● REQUEST
Convert the lines of all the entries below into a Markdown table with the columns "Row" and "Line," numbering each row and skipping blank lines. Leave the pictures out.

● RECORDED DATA
····················

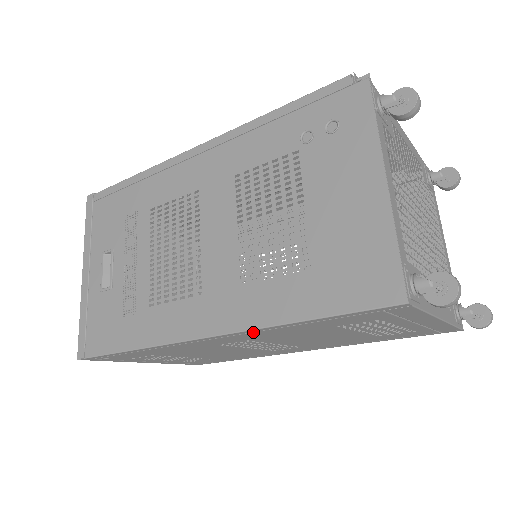
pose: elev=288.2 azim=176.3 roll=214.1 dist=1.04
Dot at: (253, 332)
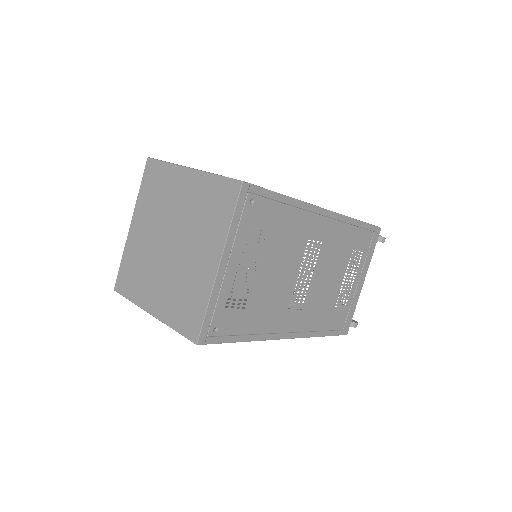
Dot at: (341, 222)
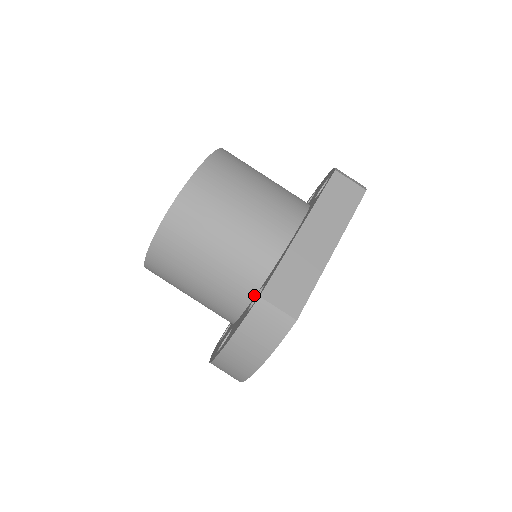
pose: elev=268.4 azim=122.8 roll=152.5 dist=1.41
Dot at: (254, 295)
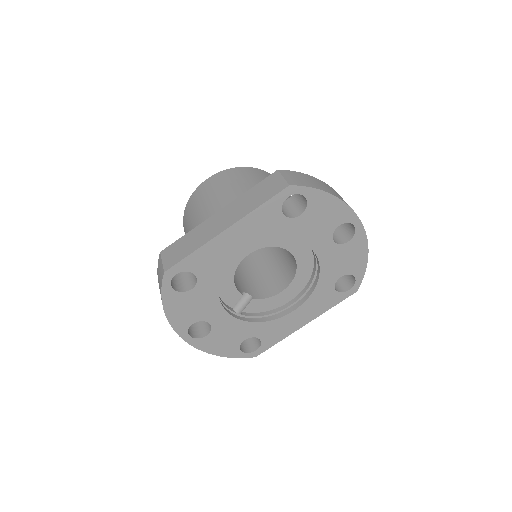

····················

● TASK SOLUTION
| Row | Line |
|---|---|
| 1 | pose: elev=288.2 azim=176.3 roll=214.1 dist=1.04 |
| 2 | Dot at: (253, 332) |
| 3 | Dot at: (341, 222) |
| 4 | pose: elev=268.4 azim=122.8 roll=152.5 dist=1.41 |
| 5 | Dot at: (254, 295) |